The preparation for a piece can take up to 10 hours, and the actual pouring of the acid, two minutes. He gets only one chance to damage a piece of steel just enough for it to become a work of art, but not too much that it burns a hole to the other side. He then neutralizes the accelerated "rust burn" and attempts to preserve it.
"There is a specific beauty in the moment of experience. You can't hang on to that one moment because it is already gone. You must push forward and welcome the birth into a new moment and experience the beauty and perfection that can be observed there," Carrick said.
The large-scale works of art are striking. View them at the Lowcountry Artists Gallery, 148 East Bay St.
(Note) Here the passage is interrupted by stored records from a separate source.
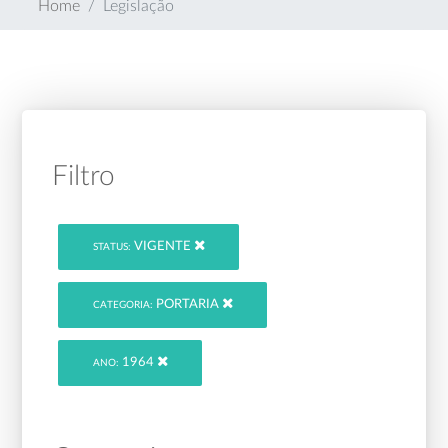
Home
Legislação
Filtro
VIGENTE
STATUS:
PORTARIA
CATEGORIA:
1964
ANO: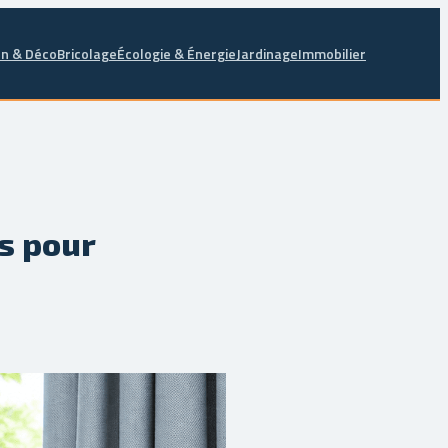
n & Déco
Bricolage
Écologie & Énergie
Jardinage
Immobilier
s pour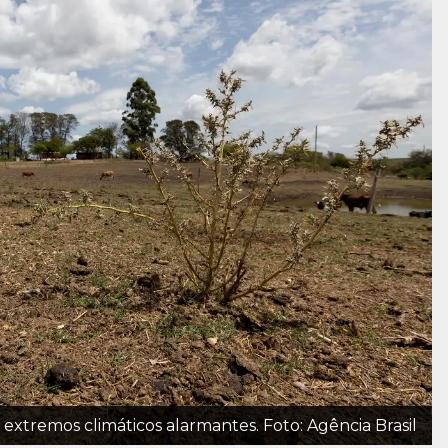
extremos climáticos alarmantes. Foto: Agência Brasil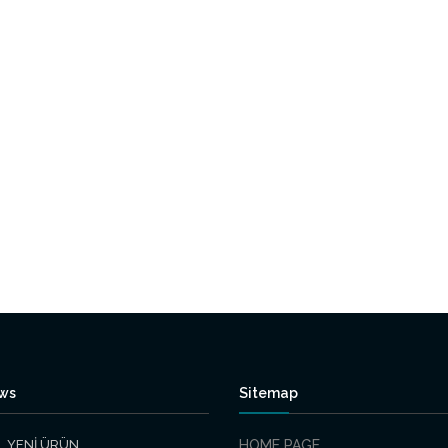
ews
Sitemap
YENİ ÜRÜN
HOME PAGE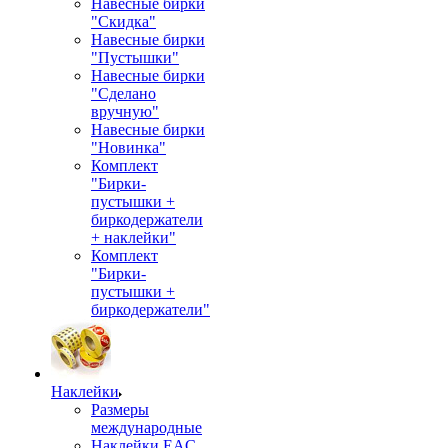
Навесные бирки
"Скидка"
Навесные бирки
"Пустышки"
Навесные бирки
"Сделано
вручную"
Навесные бирки
"Новинка"
Комплект
"Бирки-
пустышки +
биркодержатели
+ наклейки"
Комплект
"Бирки-
пустышки +
биркодержатели"
Наклейки
Размеры
международные
Наклейки EAC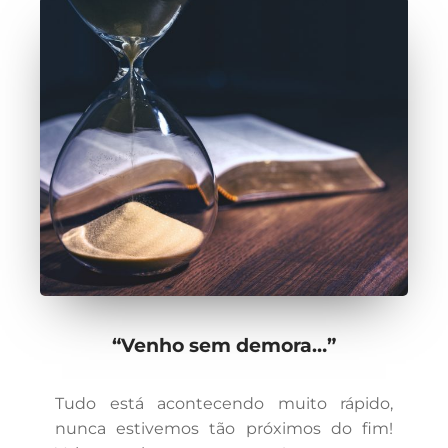
“Venho sem demora…”
Tudo está acontecendo muito rápido,
nunca estivemos tão próximos do fim!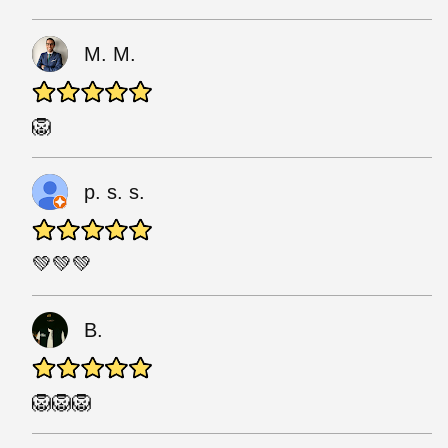
M. M.
🦁
p. s. s.
💚💚💚
B.
🦁🦁🦁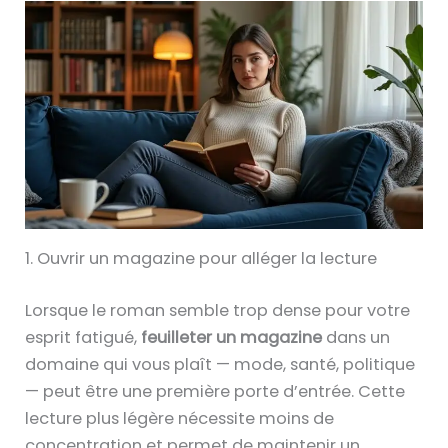
1. Ouvrir un magazine pour alléger la lecture
Lorsque le roman semble trop dense pour votre
esprit fatigué,
feuilleter un magazine
dans un
domaine qui vous plaît — mode, santé, politique
— peut être une première porte d’entrée. Cette
lecture plus légère nécessite moins de
concentration et permet de maintenir un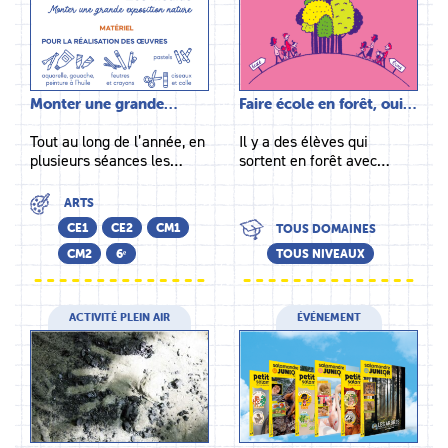
Monter une grande…
Faire école en forêt, oui…
Tout au long de l’année, en
Il y a des élèves qui
plusieurs séances les…
sortent en forêt avec…
ARTS
CE1
CE2
CM1
TOUS DOMAINES
CM2
6ᵉ
TOUS NIVEAUX
ACTIVITÉ PLEIN AIR
ÉVÉNEMENT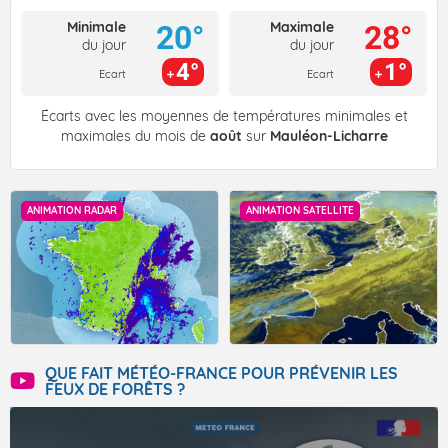
Minimale
Maximale
20°
28°
du jour
du jour
4°
1°
Ecart
Ecart
Écarts avec les moyennes de températures minimales et
maximales du mois de
août
sur
Mauléon-Licharre
ANIMATION RADAR
ANIMATION SATELLITE
QUE FAIT MÉTÉO-FRANCE POUR PRÉVENIR LES
FEUX DE FORÊTS ?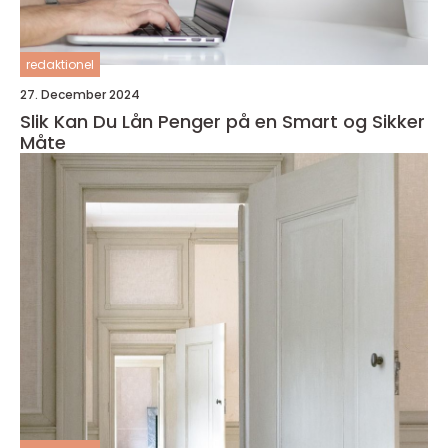
redaktionel
27. December 2024
Slik Kan Du Lån Penger på en Smart og Sikker
Måte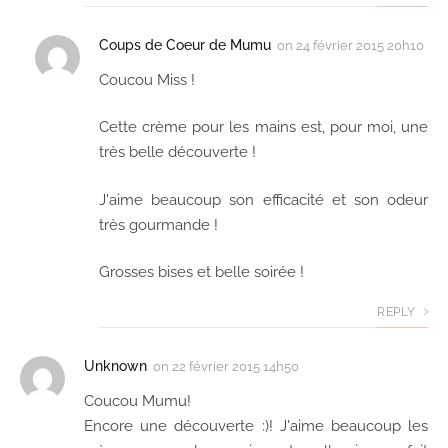
Coups de Coeur de Mumu
on
24 février 2015 20h10
Coucou Miss !
Cette crème pour les mains est, pour moi, une
très belle découverte !
J'aime beaucoup son efficacité et son odeur
très gourmande !
Grosses bises et belle soirée !
REPLY
Unknown
on
22 février 2015 14h50
Coucou Mumu!
Encore une découverte :)! J'aime beaucoup les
Website: www.AcidBurnArt.com
Contact Info: wmac@acidburnart.com
Birth date and place: June 27
Residence: Mount Pleasant, 14 years
Family: Wife, Vicky; daughter, Courtney; son, Bryant.
Education: A.S. in biology, B.S. in liberal arts, doctorate in health care.
Career: Temporal artist and armchair philosopher
Goals: I'd like to do a portrait of a famous person, preferably an egomaniac by year's end.
What book are you reading now?: "The Alchemist"
Influences: Einstein, Mother Teresa, Gandhi, Jesus, Buddha
Price Range: $200-$4,800
What made you decide to become an artist?: I believe the appropriate answer is that it decides to choose you; your decision is in answering the knock at the door and welcoming it in.
Philosophy: "All things that are born begin the cycle of growth and eventual decay. We are here but briefly and then are gone."